**What is being asked**
Please retype the records below word for word, starting with their first line and going on through the line containing "neizravno, posebno na osnovi jednog ili", with both of those lines included.

Top of Exercise inputs

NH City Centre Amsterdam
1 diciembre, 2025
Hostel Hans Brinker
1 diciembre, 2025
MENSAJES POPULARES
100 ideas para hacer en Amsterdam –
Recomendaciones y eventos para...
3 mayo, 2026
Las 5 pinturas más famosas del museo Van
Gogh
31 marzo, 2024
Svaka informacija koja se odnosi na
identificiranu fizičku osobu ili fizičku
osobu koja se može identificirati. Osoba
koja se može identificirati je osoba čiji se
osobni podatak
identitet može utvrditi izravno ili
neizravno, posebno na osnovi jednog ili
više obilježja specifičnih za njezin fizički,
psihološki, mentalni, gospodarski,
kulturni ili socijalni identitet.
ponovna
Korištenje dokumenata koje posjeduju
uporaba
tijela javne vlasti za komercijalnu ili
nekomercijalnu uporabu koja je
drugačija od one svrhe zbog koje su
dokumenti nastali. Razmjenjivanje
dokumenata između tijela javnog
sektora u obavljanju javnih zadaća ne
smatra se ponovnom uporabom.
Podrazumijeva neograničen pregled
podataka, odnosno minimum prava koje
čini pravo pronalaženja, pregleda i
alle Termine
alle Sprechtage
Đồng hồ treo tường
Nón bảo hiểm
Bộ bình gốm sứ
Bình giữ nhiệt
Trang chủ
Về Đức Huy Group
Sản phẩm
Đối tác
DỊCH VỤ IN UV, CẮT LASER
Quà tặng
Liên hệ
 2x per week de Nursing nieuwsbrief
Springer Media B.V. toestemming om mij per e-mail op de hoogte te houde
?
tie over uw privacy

Bottom of Exercise inputs

**Result**
NH City Centre Amsterdam
1 diciembre, 2025
Hostel Hans Brinker
1 diciembre, 2025
MENSAJES POPULARES
100 ideas para hacer en Amsterdam –
Recomendaciones y eventos para...
3 mayo, 2026
Las 5 pinturas más famosas del museo Van
Gogh
31 marzo, 2024
Svaka informacija koja se odnosi na
identificiranu fizičku osobu ili fizičku
osobu koja se može identificirati. Osoba
koja se može identificirati je osoba čiji se
osobni podatak
identitet može utvrditi izravno ili
neizravno, posebno na osnovi jednog ili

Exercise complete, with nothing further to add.